Toad is an animal who cannot get enough, despite being the richest of all the animals he lives around. Once obsessed with boats before moving onto carriages, he soon sets his sights on an even faster mode of transportation - a motorcar. Spending money on some of the finest cars he can find, Toad thinks he's a heaven-born driver, despite crashing every vehicle under his control within minutes of getting behind the wheel. An intervention comes from his friends Mole and Ratty who are worried his passions will lead to death and destruction, with the pair setting out into the Wild Wood to find Badger - a wise old animal who has secluded himself from the rest of society in the hopes of finding some peace and quiet.
Meanwhile, Mrs Otter's overprotective nature of her daughter proves to be a necessity when she is lured into the woods by the mischievous and villainous Chief Weasel (Neil McDermott). There she is captured by the rest of the weasels, nasty foxes and stouts, with the gang hoping to fatten her up before making her the main course at one of their future meals. That's not Chief Weasel's only plan however, with the wood dweller also setting his sights on Toad's Toad Hall and riches…
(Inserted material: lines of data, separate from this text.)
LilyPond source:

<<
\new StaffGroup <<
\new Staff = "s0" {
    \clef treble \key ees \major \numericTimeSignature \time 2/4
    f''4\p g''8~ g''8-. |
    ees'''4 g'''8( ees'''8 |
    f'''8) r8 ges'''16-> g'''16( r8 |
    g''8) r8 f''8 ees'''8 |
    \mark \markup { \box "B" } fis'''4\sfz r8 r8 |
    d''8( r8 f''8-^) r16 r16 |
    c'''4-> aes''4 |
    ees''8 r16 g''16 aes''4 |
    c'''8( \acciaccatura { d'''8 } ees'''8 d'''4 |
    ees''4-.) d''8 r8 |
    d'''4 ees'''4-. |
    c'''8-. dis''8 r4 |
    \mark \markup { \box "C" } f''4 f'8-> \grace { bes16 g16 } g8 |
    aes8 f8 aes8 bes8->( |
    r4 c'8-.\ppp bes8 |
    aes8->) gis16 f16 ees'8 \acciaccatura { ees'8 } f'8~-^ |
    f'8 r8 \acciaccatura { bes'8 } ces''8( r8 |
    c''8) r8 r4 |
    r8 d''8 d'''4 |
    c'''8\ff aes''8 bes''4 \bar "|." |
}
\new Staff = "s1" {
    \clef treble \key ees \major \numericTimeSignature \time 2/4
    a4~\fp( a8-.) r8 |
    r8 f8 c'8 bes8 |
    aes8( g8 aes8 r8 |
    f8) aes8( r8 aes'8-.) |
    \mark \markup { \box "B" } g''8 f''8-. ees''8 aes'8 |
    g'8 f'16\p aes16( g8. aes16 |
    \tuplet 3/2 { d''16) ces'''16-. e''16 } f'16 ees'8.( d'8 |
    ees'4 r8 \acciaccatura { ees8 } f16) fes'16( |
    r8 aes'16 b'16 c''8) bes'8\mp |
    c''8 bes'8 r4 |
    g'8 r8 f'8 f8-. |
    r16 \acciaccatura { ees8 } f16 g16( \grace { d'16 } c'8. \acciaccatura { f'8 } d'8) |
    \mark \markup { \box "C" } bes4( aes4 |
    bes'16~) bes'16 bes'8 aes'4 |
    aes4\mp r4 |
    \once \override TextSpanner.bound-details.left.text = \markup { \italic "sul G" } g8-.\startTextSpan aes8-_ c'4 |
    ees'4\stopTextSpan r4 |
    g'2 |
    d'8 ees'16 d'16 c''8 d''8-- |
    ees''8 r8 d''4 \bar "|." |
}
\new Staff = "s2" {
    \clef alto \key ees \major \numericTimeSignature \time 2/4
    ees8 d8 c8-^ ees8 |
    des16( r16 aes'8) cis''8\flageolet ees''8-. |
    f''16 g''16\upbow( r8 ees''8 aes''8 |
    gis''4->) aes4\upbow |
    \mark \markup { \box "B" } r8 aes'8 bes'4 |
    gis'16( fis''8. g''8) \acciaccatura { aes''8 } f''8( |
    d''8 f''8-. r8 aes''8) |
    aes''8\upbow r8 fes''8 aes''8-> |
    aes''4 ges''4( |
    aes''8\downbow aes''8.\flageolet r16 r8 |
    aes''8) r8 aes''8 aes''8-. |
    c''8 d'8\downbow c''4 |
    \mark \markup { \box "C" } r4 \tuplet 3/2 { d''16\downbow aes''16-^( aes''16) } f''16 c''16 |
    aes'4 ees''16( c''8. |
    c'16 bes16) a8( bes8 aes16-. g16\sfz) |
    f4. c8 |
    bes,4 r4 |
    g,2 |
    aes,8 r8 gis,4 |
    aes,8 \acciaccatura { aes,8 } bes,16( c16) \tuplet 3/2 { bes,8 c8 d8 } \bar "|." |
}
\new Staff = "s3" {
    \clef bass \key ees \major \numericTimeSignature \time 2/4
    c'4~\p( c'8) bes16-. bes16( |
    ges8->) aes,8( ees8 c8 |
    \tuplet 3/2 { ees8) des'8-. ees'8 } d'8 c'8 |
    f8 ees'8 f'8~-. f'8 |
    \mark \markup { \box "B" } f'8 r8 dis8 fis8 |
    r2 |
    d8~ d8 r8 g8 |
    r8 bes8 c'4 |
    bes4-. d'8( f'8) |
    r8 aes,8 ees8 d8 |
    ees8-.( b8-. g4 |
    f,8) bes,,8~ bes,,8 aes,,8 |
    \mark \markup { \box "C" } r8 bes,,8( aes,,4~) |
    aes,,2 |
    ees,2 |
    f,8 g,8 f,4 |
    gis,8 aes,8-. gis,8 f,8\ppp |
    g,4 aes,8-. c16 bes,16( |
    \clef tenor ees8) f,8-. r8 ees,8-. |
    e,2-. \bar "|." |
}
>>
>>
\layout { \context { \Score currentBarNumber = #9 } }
Granted the perfect opportunity to strike when Toad 'borrows' someone else's motorcar to take for a spin, a jury made up entirely of weasels, foxes and stouts - the Wild Wooders - finds Toad guilty of theft before the court sentences him to 20 years behind bars. Chief Weasel lords over the newly named Weasel Hall before a daring prison break from Toad and a siege of the Halls takes place. It's a great adventure and a real throwback to the days in which the story was told over and over again to the young.
Incredible acting performances come from the entire cast, with special mentions having to go to Hound for his comedic timing and brilliance, along with McDermott for creating his own spin on the baddie you can't help but love. Fee, Howes and Nomvette all provide stellar performances in their roles and help envelop the entire audience into the world of the animals. Their vocal abilities are also showcased through a variety of catchy and infectious tunes that lend themselves perfectly to the tale, with writing and lyrics at a terrific standard.
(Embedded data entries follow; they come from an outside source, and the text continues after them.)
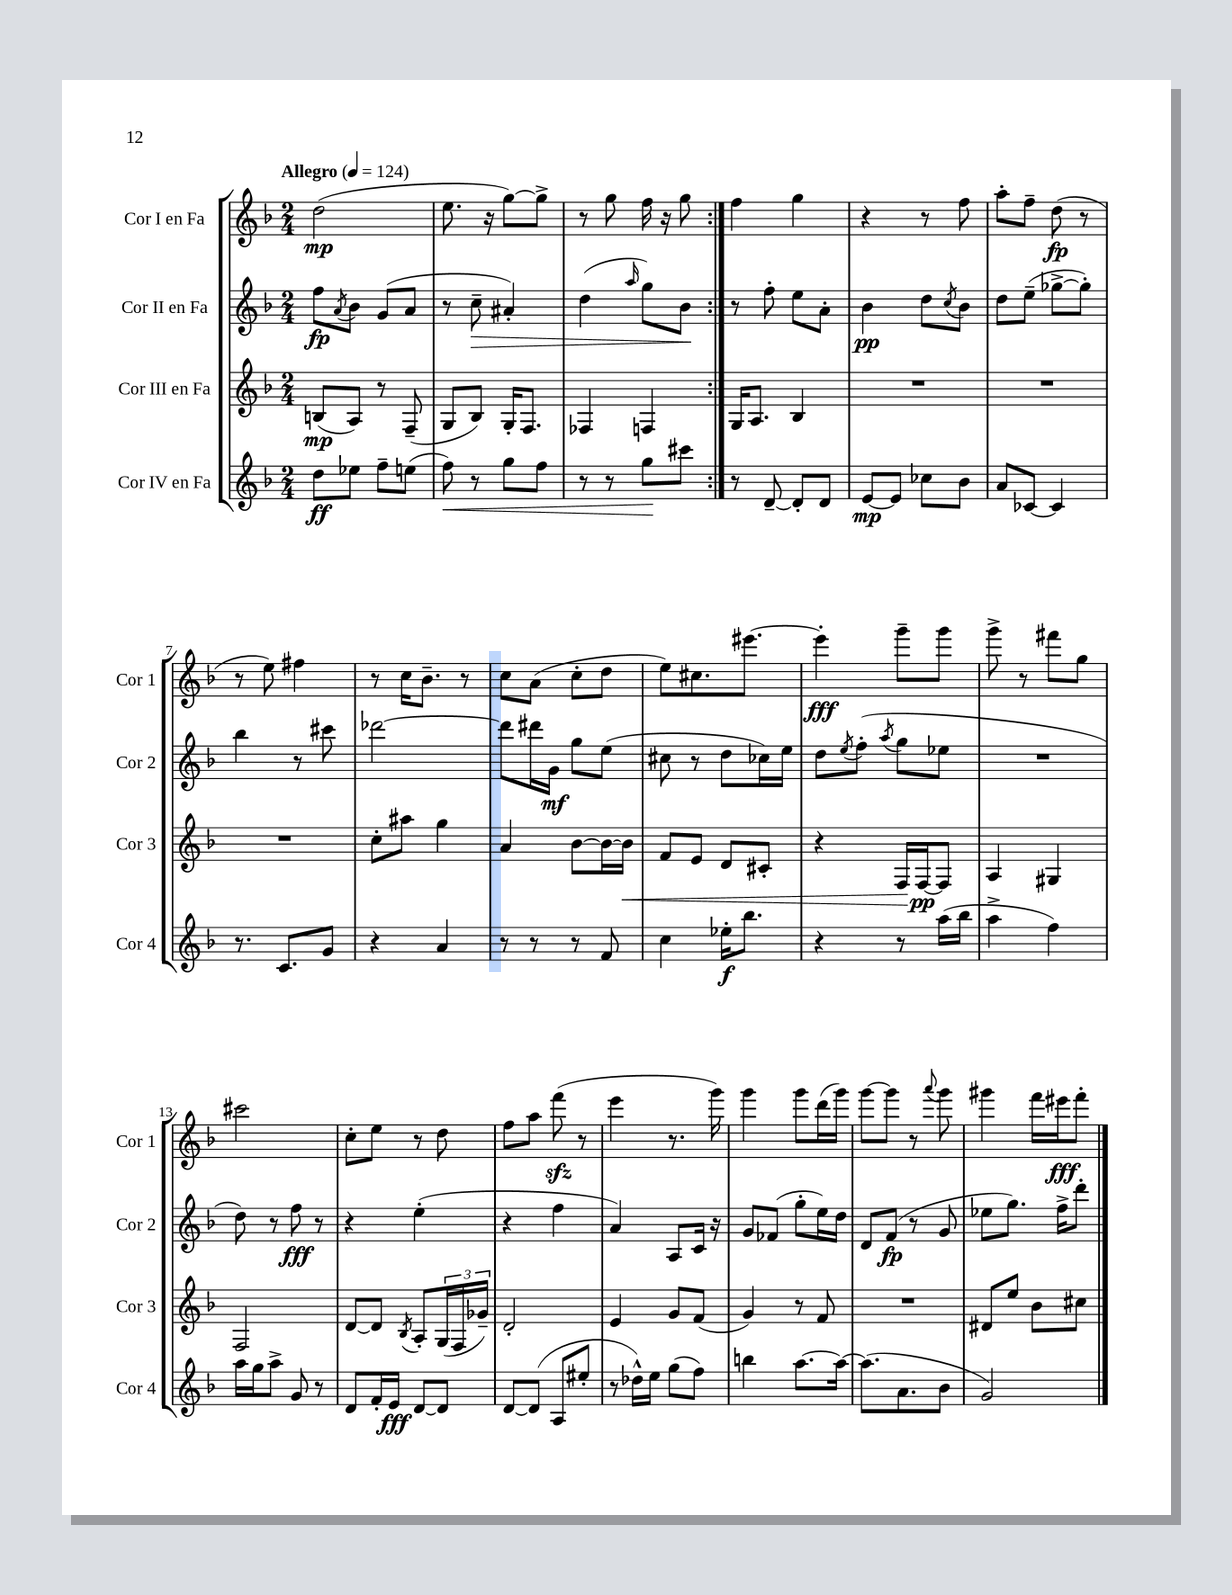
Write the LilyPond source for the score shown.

<<
\new StaffGroup <<
\new Staff = "s0" \with { instrumentName = "Cor I en Fa" shortInstrumentName = "Cor 1" } {
    \clef treble \key f \major \numericTimeSignature \time 2/4 \tempo "Allegro" 4 = 124
    \repeat volta 2 { d''2\mp( |
    e''8. r16 g''8~) g''8-> |
    r8 g''8 f''16 r16 g''8 | }
    f''4 g''4 |
    r4 r8 f''8 |
    a''8-. f''8-- d''8\fp( r8 |
    r8 e''8) fis''4 |
    r8 c''16 bes'8.-- r8 |
    c''8 a'8( c''8-. d''8 |
    e''8) cis''8. eis'''8.~ |
    eis'''4-.\fff g'''8-- g'''8 |
    g'''8-> r8 fis'''8 g''8 |
    cis'''2 |
    c''8-. e''8 r8 d''8 |
    f''8 a''8 f'''8\sfz( r8 |
    e'''4 r8. g'''16) |
    g'''4 g'''8 d'''16( g'''16) |
    g'''8~ g'''8 r8 \appoggiatura { a'''8 } g'''8 |
    gis'''4 f'''16 eis'''16\fff f'''8-. \bar "|." |
}
\new Staff = "s1" \with { instrumentName = "Cor II en Fa" shortInstrumentName = "Cor 2" } {
    \clef treble \key f \major \numericTimeSignature \time 2/4
    \repeat volta 2 { f''8\fp \acciaccatura { a'8 } bes'8 g'8( a'8 |
    r8 c''8--\> ais'4-.) |
    d''4( \grace { a''16 } g''8) bes'8\! | }
    r8 f''8-. e''8 a'8-. |
    bes'4\pp d''8 \acciaccatura { c''8 } bes'8 |
    d''8 e''8--( ges''8~-> ges''8-.) |
    bes''4 r8 cis'''8 |
    des'''2~ |
    des'''8 dis'''16 g'16\mf g''8 e''8( |
    cis''8 r8 d''8 ces''16) e''16 |
    d''8 \acciaccatura { e''8 } f''8-.( \acciaccatura { a''8 } g''8 ees''8 |
    R2 |
    d''8) r8 f''8\fff r8 |
    r4 e''4-.( |
    r4 f''4 |
    a'4) a8 c'16 r16 |
    g'8 fes'8( g''8-. e''16) d''16 |
    d'8 f'8\fp( r8 g'8 |
    ees''8 g''8.) f''16-> d'''8-. \bar "|." |
}
\new Staff = "s2" \with { instrumentName = "Cor III en Fa" shortInstrumentName = "Cor 3" } {
    \clef treble \key f \major \numericTimeSignature \time 2/4
    \repeat volta 2 { b8\mp( a8) r8 f8--( |
    g8 bes8) g16-. f8. |
    fes4 f4 | }
    g16 a8. bes4 |
    R2 |
    R2 |
    R2 |
    c''8-. ais''8 g''4 |
    a'4 bes'8~ bes'16~ bes'16\< |
    f'8 e'8 d'8 cis'8-. |
    r4 f16\! f16~\pp f8 |
    a4 gis4 |
    f2 |
    d'8~ d'8 \acciaccatura { bes8 } a8-. \tuplet 3/2 { g16( f16 ges'16--) } |
    d'2-. |
    e'4 g'8 f'8( |
    g'4) r8 f'8 |
    R2 |
    dis'8 e''8 bes'8 cis''8 \bar "|." |
}
\new Staff = "s3" \with { instrumentName = "Cor IV en Fa" shortInstrumentName = "Cor 4" } {
    \clef treble \key f \major \numericTimeSignature \time 2/4
    \repeat volta 2 { d''8\ff ees''8 f''8-- e''8( |
    f''8\<) r8 g''8 f''8 |
    r8 r8 g''8\! cis'''8 | }
    r8 d'8~-- d'8-. d'8 |
    e'8~\mp e'8 ces''8 bes'8 |
    a'8 ces'8~ ces'4 |
    r8. c'8. g'8 |
    r4 a'4 |
    r8 r8 r8 f'8 |
    c''4 ees''16-.\f bes''8. |
    r4 r8 a''16( bes''16 |
    a''4-> f''4) |
    a''16 g''16 a''8-> g'8 r8 |
    d'8 f'16-. e'16\fff d'8~ d'8 |
    d'8~ d'8( a8 eis''8-. |
    r8 des''16-^) e''16 g''8( f''8) |
    b''4 a''8.~ a''16~ |
    a''8.( a'8. bes'8 |
    g'2) \bar "|." |
}
>>
>>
Every single member of the cast including all of the company performers who sometimes aren't given their dues really get into their roles as animals, with gorgeous movements and choreography ensuring each actor looks and behaves like their animal counterpart.
Honestly there's not a fault to be found in the show, at least from my perspective. The set design was beautiful, the lighting was tremendous and the sound technicians should be very proud of the brilliant job they did. It's got to be hard bringing a sense of realism to a world inhabited entirely by animals, but that's what the team did here perfectly.
So congratulations to everybody involved in this production, and a personal thank you. The Wind in the Willows played a huge part of my childhood but is something that has in recent years fallen out of memory. Now, thanks to this marvellous stage show, I can't wait to revisit the book and various other adaptations. Poop poop!
The Wind in the Willows runs at The Lowry Theatre until Sunday November 6.